Dengan tepian sungai yang ditumbuhi flora khas itu, lanjutnya, diharapkan kualitas air bisa terjaga. Dengan kualitas air yang baik, satwa sungai akan berkembang dengan baik, salah satunya ikan yang dikonsumsi manusia. Tumbuhan itu juga diharapkan menjadi pencegah alami longsor di sekitar sungai.
Misman sadar, hal yang ia lakukan tak mungkin bisa mengubah banyak kondisi Sungai Karang Mumus. Kendati demikian, ia berharap upaya-upaya kecil itu bisa ditularkan kepada orang lain yang bisa turut mengestafetkan kesadaran mengenai etika lingkungan kepada orang lain di sekitarnya, termasuk penguasa. Sebab, Kota Samarinda adalah salah satu wilayah di Kaltim yang menjadi langganan banjir.
Menurut Misman, ini merupakan salah satu dampak dari etika lingkungan yang luput dipertimbangkan dalam pembangunan. Sebab, sejumlah rawa, DAS, dan tempat air mengalir dijadikan permukiman tapak. Akibatnya, saat hujan turun, daerah-daerah tersebut terendam banjir. Ia mengatakan, hal itu bukanlah bencana karena memang sejak dulu secara alami lokasi tersebut menjadi tempat air menggenang saat hujan.
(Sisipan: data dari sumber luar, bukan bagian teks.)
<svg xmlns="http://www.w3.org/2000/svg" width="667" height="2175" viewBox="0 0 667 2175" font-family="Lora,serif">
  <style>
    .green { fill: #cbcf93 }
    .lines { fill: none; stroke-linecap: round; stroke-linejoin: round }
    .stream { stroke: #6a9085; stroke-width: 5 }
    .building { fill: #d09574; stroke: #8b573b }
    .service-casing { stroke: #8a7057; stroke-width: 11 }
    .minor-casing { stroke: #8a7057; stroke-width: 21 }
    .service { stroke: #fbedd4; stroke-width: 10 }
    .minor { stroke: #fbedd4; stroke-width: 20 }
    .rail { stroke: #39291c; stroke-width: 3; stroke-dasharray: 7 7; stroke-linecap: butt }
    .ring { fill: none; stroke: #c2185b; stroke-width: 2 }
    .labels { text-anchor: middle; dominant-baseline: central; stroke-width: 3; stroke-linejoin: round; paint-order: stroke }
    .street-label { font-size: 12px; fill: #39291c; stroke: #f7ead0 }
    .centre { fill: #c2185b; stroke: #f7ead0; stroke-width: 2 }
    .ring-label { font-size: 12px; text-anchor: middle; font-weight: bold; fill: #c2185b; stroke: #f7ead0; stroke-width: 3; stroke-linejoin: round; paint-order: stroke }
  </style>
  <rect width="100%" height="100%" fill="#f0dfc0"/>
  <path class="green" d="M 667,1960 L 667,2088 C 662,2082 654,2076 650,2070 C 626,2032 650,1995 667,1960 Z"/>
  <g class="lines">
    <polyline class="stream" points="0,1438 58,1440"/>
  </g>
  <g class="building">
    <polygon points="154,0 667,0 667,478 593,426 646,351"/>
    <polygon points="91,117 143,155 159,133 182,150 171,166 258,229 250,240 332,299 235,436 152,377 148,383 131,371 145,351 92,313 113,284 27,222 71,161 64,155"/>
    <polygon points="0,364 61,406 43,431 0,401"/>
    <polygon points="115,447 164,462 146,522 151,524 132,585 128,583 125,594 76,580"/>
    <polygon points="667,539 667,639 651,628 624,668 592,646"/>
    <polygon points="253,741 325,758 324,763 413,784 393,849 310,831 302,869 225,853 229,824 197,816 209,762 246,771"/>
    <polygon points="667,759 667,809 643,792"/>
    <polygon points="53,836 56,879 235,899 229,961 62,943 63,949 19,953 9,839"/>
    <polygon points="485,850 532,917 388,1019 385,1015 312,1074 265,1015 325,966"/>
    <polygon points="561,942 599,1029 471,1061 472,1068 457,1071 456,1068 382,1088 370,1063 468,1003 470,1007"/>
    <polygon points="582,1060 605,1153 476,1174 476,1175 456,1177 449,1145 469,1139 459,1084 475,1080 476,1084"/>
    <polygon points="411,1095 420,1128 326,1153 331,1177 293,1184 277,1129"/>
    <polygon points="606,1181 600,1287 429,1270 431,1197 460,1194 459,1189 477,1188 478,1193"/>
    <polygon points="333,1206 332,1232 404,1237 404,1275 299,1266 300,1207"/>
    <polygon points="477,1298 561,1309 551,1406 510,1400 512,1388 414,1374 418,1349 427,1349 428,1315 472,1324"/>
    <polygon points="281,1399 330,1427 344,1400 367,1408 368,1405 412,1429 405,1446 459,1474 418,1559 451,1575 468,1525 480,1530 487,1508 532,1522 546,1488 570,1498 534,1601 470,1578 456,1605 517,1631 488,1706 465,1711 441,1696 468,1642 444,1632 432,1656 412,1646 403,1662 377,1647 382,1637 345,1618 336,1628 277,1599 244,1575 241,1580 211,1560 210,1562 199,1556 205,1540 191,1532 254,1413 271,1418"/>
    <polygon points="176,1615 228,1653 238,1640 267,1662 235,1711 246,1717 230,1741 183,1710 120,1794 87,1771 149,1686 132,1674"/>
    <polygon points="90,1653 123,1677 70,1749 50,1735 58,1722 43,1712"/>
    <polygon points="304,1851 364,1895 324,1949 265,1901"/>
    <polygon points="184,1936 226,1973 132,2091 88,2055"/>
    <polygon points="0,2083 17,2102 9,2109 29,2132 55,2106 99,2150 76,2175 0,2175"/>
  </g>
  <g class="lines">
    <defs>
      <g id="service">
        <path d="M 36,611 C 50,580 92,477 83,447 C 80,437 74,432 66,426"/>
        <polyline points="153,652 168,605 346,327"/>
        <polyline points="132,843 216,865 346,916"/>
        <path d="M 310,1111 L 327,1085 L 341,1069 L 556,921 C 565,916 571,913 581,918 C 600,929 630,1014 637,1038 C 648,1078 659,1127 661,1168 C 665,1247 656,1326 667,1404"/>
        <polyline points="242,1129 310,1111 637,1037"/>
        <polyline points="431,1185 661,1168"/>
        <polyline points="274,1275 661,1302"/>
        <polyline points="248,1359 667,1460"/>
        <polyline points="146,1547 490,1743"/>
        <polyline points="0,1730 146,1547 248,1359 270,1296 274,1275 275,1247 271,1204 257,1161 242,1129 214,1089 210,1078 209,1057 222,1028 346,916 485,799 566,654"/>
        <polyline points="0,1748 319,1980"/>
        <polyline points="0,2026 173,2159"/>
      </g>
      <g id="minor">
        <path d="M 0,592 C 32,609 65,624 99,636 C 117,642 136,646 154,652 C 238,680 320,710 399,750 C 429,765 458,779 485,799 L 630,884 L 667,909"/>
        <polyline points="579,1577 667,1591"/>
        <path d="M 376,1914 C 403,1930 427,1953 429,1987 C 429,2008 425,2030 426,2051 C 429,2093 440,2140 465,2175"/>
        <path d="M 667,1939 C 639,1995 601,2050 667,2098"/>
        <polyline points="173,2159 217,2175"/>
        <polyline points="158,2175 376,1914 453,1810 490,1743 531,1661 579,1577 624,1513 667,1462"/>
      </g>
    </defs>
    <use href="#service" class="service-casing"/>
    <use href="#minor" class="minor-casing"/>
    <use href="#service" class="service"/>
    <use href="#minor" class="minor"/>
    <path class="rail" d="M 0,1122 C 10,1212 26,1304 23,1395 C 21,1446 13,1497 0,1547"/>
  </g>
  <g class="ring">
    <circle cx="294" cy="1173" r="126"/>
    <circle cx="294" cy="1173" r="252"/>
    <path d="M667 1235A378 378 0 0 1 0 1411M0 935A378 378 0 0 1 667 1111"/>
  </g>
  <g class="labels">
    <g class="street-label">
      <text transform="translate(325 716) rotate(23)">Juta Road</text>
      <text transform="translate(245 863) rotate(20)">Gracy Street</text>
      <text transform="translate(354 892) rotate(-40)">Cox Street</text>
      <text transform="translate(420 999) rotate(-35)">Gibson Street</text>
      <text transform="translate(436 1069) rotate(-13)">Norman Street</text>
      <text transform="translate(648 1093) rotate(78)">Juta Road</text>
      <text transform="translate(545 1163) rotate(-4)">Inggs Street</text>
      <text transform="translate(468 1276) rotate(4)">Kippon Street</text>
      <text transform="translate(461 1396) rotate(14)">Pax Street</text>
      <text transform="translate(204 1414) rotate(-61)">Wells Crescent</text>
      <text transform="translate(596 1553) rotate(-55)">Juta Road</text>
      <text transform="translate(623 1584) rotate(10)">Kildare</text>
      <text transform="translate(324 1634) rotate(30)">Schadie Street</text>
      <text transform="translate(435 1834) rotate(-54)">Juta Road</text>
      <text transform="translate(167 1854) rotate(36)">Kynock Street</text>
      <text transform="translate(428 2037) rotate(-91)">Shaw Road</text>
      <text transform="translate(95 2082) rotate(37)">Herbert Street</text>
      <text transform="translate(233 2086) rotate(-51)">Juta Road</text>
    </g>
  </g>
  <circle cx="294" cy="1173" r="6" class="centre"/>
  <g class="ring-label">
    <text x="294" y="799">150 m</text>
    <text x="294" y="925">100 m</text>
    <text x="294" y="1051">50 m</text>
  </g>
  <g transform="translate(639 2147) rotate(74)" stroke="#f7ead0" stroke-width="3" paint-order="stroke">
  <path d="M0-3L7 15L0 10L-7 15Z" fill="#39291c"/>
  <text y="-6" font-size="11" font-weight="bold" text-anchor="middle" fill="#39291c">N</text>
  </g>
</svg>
Dengan berbagai gerakan yang ia lakukan, Misman berharap bisa bertemu banyak orang dan menggali bersama etika lingkungan. Dari sana, ia ingin bergerak bersama dengan sebanyak mungkin orang untuk berbuat sesuatu bagi lingkungannya, dimulai dari sungai sebagai sumber air utama manusia sejak masa silam.